Find each line in the items below that contains the string "makeId", and copy every such line.

====

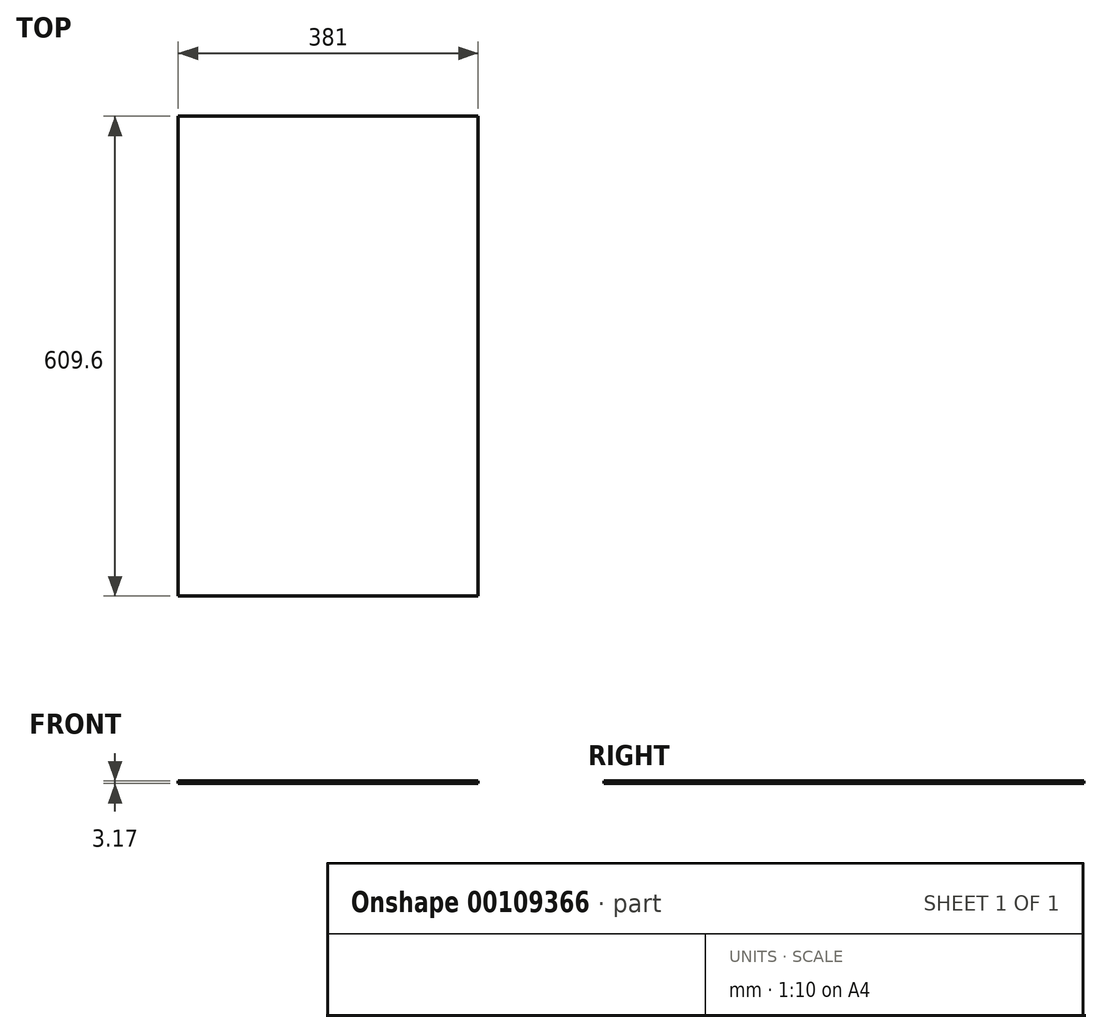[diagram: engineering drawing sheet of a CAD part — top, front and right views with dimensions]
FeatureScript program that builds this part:
annotation { "Feature Type Name" : "Feature", "Feature Type Description" : "" }
export const myFeature = defineFeature(function(context is Context, id is Id, definition is map)
    precondition{}
    {
        {
            var Q0;
            Q0=qCreatedBy(makeId("Top.planeOp"),FACE);
            var sketch = newSketch(context, id + "F0", { "sketchPlane" : qUnion([Q0])});
            skLineSegment(sketch, "E0.bottom", {"start": v(-190.5, 304.8) * mm, "end": v(190.5, 304.8) * mm});
            skLineSegment(sketch, "E0.top", {"start": v(-190.5, -304.8) * mm, "end": v(190.5, -304.8) * mm});
            skLineSegment(sketch, "E0.left", {"start": v(-190.5, 304.8) * mm, "end": v(-190.5, -304.8) * mm});
            skLineSegment(sketch, "E0.right", {"start": v(190.5, 304.8) * mm, "end": v(190.5, -304.8) * mm});
            skPoint(sketch, "E0.middle", {"position": v(0, 0) * mm});
            skSolve(sketch);
        }
        {
            var Q0;
            Q0 = qSketchRegion(id + "F0", true);
            extrude(context, id + "F1", {"entities" : qUnion([Q0]), "depth" : 3.17 * mm});
        }
    });
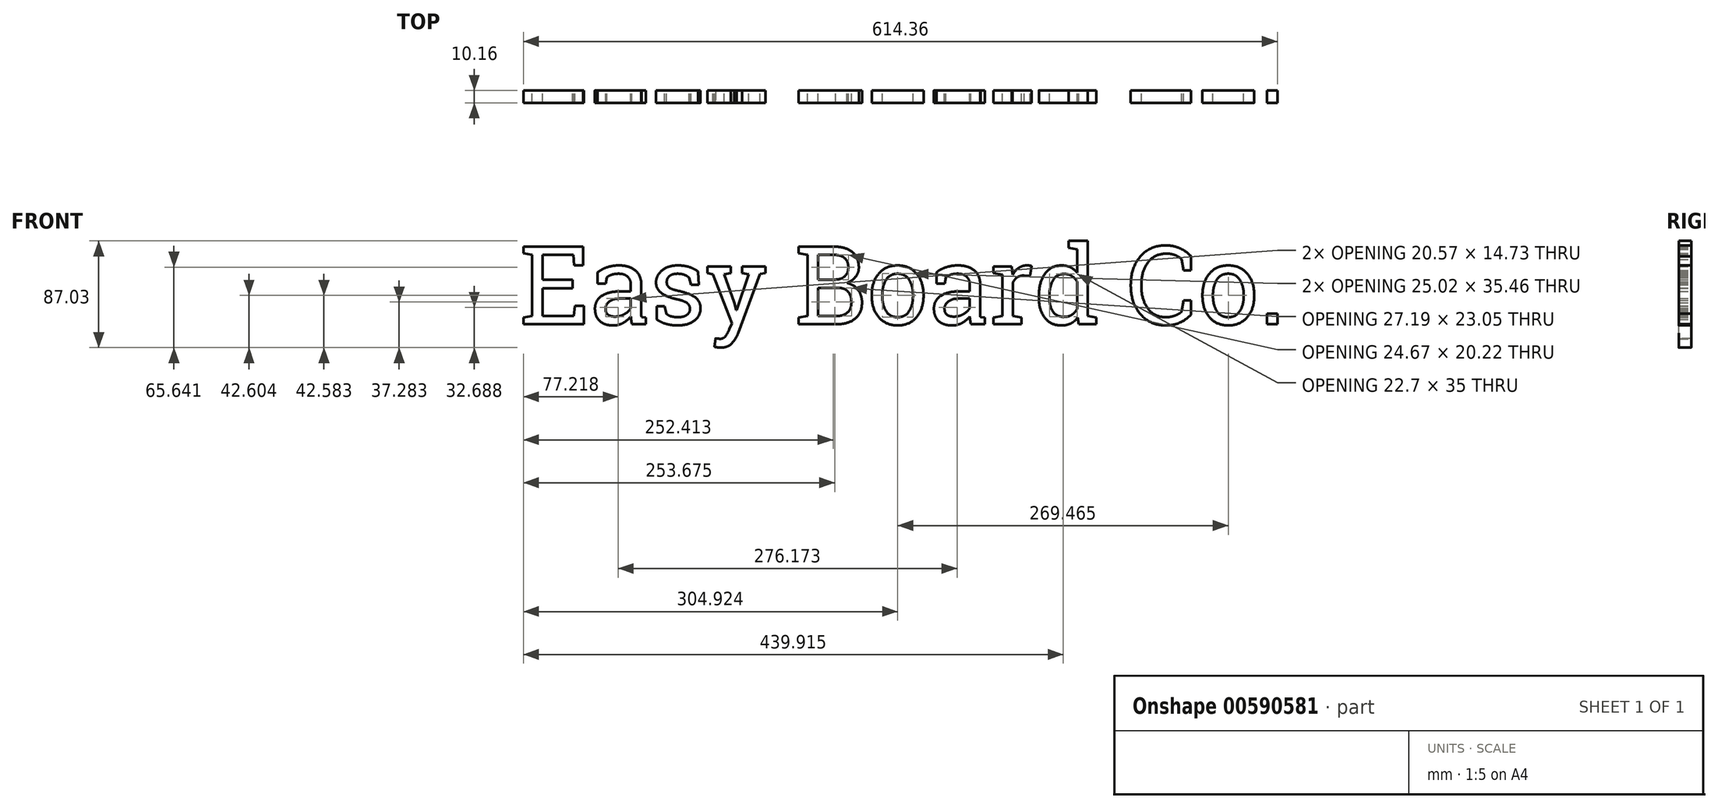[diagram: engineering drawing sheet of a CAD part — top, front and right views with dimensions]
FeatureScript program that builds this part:
annotation { "Feature Type Name" : "Feature", "Feature Type Description" : "" }
export const myFeature = defineFeature(function(context is Context, id is Id, definition is map)
    precondition{}
    {
        {
            var Q0;
            Q0=qCreatedBy(makeId("Front.planeOp"),FACE);
            var sketch = newSketch(context, id + "F0", { "sketchPlane" : qUnion([Q0])});
            skText(sketch, "E0", { "text": "Easy Board Co.", "fontName": "RobotoSlab-Regular.ttf"});
            const initialGuessF0  = {"E0": [-0.33864, -0.0281, 1, 0, 0.06426]};
            skSetInitialGuess(sketch, initialGuessF0);
            skSolve(sketch);
        }
        {
            var Q0;
            Q0 = qSketchRegion(id + "F0", true);
            extrude(context, id + "F1", {"entities" : qUnion([Q0]), "depth" : 10.16 * mm, "offsetDistance" : 25.4 * mm});
        }
    });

====

SOLUTION TO THIS PROBLEM
            Q0=qCreatedBy(makeId("Top.planeOp"),FACE);
            Q0=qCreatedBy(makeId("Front.planeOp"),FACE);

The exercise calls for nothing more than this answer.